The StyleGAN paper offers an upgraded version of ProGAN’s image generator, with a focus on the generator network. The authors observe that a potential benefit of the ProGAN progressive layers is their ability to control different visual features of the image, if utilized properly. The lower the layer (and the resolution), the coarser the features it affects. The paper divides the features into three types:

1. Coarse – resolution of up to 8² – affects pose, general hair style, face shape, etc
2. Middle – resolution of 16² to 32²  – affects finer facial features, hair style, eyes open/closed, etc.
3. Fine – resolution of 64² to 1024² – affects color scheme (eye, hair and skin) and micro features.

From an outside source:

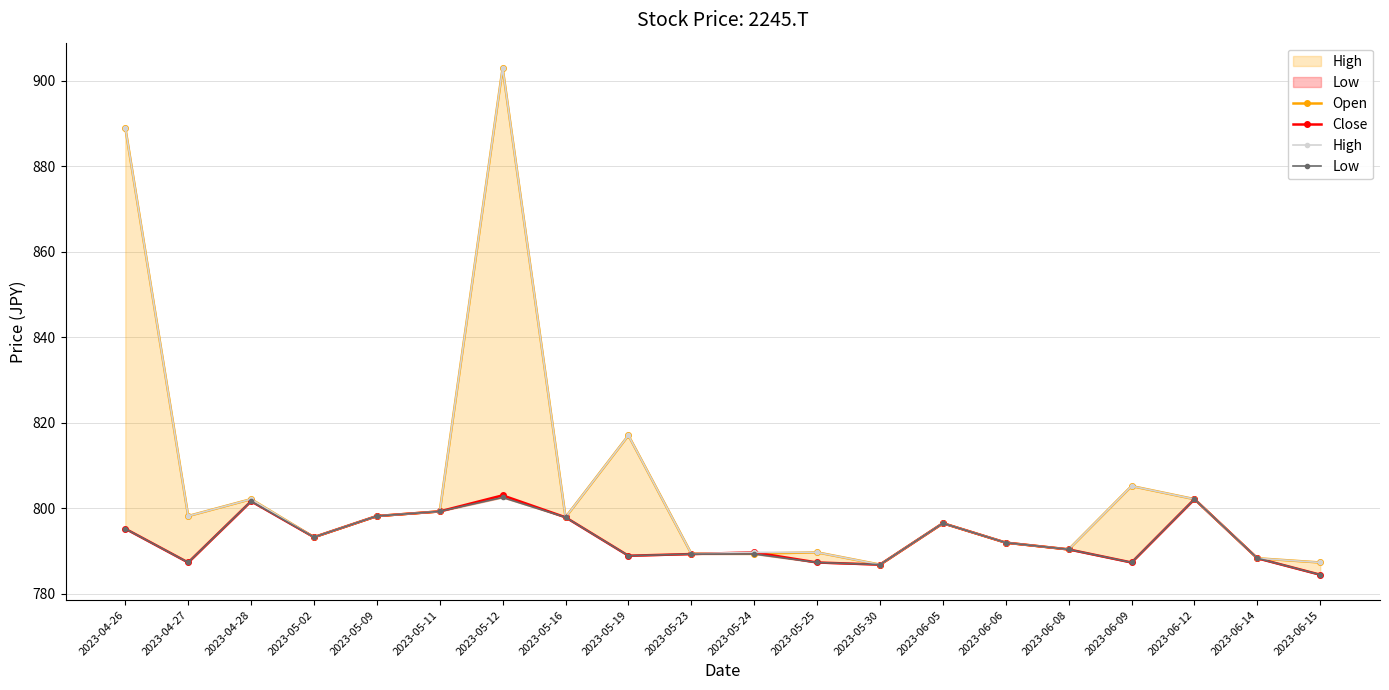

What is the sum of all High values?

16116.0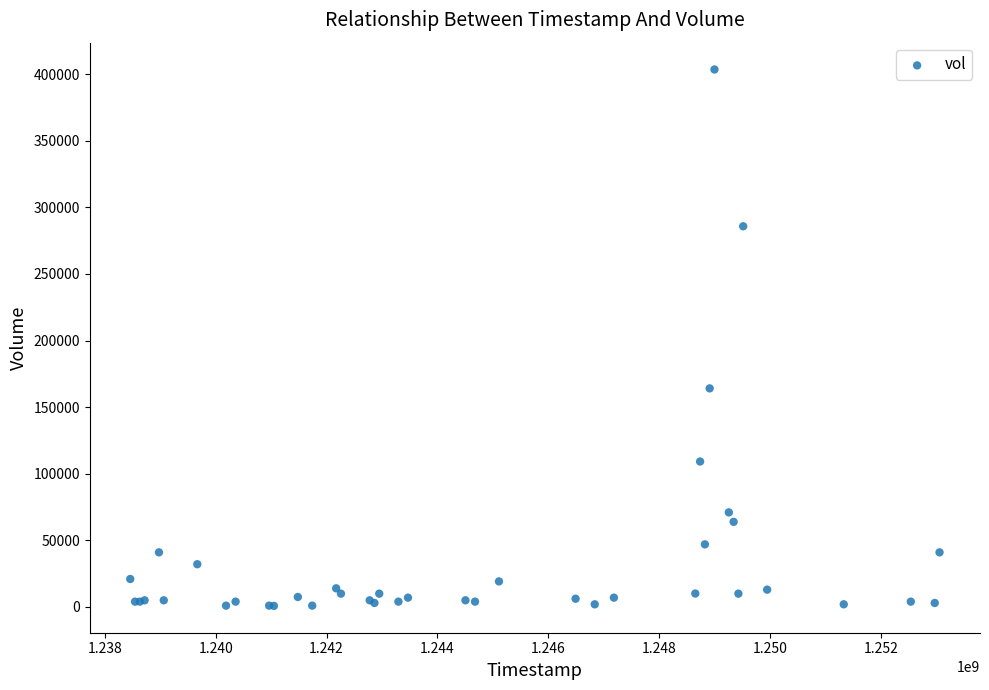

What Y value in the scatter plot is closest to 202150?

164100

The new generator includes several additions to the ProGAN’s generators:

Mapping Network

The Mapping Network’s goal is to encode the input vector into an intermediate vector whose different elements control different visual features. This is a non-trivial process since the ability to control visual features with the input vector is limited, as it must follow the probability density of the training data. For example, if images of people with black hair are more common in the dataset, then more input values will be mapped to that feature. As a result, the model isn’t capable of mapping parts of the input (elements in the vector) to features, a phenomenon called features entanglement. However, by using another neural network the model can generate a vector that doesn’t have to follow the training data distribution and can reduce the correlation between features.
The Mapping Network consists of 8 fully connected layers and its output w is of the same size as the input layer (512×1).